Sabtu siang, di tanggal 25 November 2023, kos yang dihuni oleh Meranti dan Putri akhirnya dibongkar oleh pemiliknya. Dua belas kamar kosong di atas teras belakang, kini telah menjadi ruangan lapang tanpa sekat dan lorong. Ini adalah pilihan terbaik yang menurut Bapak kos perlu dilakukan. Supaya, mental istrinya bisa membaik lagi.
Dengan tidak mempertahankan dua belas kamar kosong tak berpenghuni, perasaan ibu kos yang sehari-hari menghabiskan waktu di rumah, bisa jadi lebih tenang dan tidak mengharapkan apa-apa lagi dari usaha mereka yang perlu diistirahatkan dalam waktu yang cukup lama.
Meranti dan Putri hanya bisa menatap proses pembongkaran tersebut dengan perasaan nelangsa. Meski berada di kamar terpisah, namun tak jarang dahulunya mereka sering ke belakang sekedar pergi menggosip.
“Aku kasihan sama Ibu kos, Mer.”
Putri menyeka air di sudut mata. Ia baru saja mengintip Ibu kos yang hanya terduduk lemah sambil menatap ke arah pintu menuju teras belakang. Biasanya anak-anak suka lalu-lalang melewati pintu tersebut.
“Ini udah jalannya.”
“Kadang aku mikir, kok Kak Ella tega banget, ya. Bundir di sini. Padahal, tempat ini milik orang lain.
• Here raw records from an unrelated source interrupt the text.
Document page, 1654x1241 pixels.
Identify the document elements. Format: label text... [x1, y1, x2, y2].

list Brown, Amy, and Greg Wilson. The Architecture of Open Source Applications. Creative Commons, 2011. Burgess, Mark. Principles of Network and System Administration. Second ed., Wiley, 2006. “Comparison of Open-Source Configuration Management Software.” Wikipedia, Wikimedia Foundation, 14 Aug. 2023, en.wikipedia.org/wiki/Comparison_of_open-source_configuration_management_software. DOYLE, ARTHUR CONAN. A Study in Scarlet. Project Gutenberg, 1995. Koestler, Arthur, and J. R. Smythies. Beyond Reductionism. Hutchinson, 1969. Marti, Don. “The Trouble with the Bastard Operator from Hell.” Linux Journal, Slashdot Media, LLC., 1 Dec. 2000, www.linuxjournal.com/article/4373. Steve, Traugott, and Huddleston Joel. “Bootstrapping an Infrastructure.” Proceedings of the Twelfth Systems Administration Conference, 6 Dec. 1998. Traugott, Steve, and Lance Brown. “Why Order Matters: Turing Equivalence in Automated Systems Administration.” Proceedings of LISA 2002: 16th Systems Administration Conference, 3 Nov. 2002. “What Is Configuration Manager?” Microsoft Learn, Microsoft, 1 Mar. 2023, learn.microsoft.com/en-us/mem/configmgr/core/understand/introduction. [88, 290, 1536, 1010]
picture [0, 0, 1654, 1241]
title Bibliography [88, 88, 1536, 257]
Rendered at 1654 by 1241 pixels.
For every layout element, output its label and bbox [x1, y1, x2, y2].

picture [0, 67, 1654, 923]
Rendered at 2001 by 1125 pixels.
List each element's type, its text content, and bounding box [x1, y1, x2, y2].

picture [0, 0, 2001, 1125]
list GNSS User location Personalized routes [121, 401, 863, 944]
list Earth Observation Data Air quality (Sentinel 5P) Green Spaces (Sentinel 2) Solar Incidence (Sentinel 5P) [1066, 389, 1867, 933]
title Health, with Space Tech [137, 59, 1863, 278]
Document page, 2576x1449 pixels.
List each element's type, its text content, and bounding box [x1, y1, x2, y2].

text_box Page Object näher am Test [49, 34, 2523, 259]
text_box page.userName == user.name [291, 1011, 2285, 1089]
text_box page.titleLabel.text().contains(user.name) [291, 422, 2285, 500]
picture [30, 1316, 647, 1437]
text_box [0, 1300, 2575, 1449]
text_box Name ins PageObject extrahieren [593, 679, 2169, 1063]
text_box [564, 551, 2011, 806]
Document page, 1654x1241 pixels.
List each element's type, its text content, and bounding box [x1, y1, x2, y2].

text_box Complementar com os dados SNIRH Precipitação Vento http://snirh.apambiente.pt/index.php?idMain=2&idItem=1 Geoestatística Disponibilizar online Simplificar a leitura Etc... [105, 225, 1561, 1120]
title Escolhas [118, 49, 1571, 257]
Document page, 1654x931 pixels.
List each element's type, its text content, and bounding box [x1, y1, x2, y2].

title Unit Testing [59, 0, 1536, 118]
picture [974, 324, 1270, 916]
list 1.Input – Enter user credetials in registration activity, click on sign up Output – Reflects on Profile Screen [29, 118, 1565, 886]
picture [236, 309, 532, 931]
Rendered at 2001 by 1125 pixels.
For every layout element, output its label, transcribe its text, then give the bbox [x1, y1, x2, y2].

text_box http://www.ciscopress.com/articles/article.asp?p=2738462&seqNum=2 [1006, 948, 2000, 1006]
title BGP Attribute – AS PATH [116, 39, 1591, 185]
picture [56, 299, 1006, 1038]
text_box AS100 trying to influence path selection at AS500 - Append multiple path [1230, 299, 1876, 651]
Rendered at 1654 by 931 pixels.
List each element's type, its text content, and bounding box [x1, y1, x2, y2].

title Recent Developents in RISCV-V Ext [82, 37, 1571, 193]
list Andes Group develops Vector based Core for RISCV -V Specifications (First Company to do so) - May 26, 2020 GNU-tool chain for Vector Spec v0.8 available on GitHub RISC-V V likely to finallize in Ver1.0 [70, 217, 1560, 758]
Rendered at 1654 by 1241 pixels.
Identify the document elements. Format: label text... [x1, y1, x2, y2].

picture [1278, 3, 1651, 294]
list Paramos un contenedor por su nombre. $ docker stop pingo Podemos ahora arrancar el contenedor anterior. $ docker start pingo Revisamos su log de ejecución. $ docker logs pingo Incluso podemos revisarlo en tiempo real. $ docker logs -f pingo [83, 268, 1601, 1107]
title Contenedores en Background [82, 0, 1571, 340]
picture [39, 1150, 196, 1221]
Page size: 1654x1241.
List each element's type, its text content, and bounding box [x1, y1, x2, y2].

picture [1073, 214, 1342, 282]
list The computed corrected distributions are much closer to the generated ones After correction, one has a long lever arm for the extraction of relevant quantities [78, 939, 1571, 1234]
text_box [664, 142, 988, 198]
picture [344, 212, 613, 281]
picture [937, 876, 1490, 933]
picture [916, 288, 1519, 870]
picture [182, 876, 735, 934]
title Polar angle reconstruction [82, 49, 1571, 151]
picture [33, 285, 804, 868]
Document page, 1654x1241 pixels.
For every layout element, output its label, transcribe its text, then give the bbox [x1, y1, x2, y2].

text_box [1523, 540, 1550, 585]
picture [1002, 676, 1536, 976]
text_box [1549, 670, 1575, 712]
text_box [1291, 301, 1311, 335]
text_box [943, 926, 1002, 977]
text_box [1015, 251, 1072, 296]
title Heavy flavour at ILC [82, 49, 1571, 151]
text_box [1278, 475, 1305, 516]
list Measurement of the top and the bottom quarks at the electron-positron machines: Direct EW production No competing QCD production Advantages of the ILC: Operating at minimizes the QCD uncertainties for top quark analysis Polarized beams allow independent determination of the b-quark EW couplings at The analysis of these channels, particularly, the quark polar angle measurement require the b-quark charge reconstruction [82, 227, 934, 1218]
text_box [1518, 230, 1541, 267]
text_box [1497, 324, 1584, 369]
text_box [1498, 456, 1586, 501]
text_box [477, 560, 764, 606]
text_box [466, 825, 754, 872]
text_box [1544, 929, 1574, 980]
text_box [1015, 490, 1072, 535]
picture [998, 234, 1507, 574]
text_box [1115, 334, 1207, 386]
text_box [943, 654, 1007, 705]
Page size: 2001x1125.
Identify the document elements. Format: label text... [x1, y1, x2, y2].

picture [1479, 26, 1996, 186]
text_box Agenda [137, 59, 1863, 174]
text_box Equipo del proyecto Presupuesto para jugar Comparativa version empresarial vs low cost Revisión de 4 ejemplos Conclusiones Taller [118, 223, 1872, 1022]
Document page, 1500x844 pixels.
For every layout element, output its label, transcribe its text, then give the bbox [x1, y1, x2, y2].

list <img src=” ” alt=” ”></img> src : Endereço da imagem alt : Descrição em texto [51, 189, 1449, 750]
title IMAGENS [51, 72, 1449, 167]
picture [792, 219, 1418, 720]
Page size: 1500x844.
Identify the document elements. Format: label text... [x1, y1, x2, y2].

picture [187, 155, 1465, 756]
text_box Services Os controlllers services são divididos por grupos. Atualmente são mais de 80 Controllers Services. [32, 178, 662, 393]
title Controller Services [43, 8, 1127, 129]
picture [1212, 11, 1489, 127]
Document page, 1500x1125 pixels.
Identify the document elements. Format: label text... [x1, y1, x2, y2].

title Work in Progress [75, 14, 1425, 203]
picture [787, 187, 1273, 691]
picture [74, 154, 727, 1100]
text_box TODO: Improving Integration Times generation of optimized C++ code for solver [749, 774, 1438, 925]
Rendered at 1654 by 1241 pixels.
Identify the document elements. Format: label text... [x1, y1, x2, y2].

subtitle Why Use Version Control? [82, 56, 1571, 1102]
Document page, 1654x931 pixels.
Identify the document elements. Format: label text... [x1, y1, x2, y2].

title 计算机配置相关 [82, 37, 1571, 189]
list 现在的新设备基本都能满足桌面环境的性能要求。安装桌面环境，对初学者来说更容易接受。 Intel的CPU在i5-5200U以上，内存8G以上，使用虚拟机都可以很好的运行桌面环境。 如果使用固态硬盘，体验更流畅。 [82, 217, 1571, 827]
Kenapa nggak di mana, gitu?”
Pertanyaan Putri memancing tatap heran dari Meranti. “Maksudnya, nggak masalah gitu Kak Ella bundir asal jangan di sini?”
“Eh, maksudku bukan mendukung perbuatan tersebut. Cuma, kan, lihat-lihat tempat dan sikonlah. Kalau memang ada masalah, seharusnya Kak Ella berbagi sama orang yang dia percaya ….”
“Kan udah, Put. Sama temannya itu. Tapi apa yang didapat? Nggak ada. Tetap bundir juga,” potong Meranti, seolah bisa memahami apa yang dirasakan oleh Ella sebelum memutuskan mengakhiri hidup.
“Iya, sih.”
Putri merebahkan tubuh di atas kasur. Seharian ini ia hanya ingin bermalas-malasan di kos. Besok mau pulang kampung rencana. Namun, ia masih memikirkan Meranti. Kalau gadis itu tinggal sendirian, apa aman?
"Kamu jadi pergi malmingan sama Mario?" tanya Putri mengalihkan pembicaraan.
Dahi Meranti bertaut. “Malmingan? Sama Mario? Nggak ada janji.” Kepalanya menggeleng.
"Lho, kata Dika kamu pergi sama Mario malam ini.”
“Oh.” Meranti tersenyum kecil. “Nggak, kok. Aku cuma males aja pergi sama Dika. Makanya kasih alasan gitu.”
“Eh, kok males pergi sama Dika. Emang kamu nggak suka sama dia?” Putri memberikan atensi penuh kepada Meranti. Ia perlu tahu jawaban dari gadis itu. Jangan sampai usahanya untuk menjodohkan mereka jadi sia-sia hanya karena salah menduga—Meranti menyukai Dika.
“Aku nggak tahu, Put.”
“Maksudnya?”
“Aku nggak ngerti apa yang kurasakan. Dan nggak kepikiran juga soal begituan sekarang.”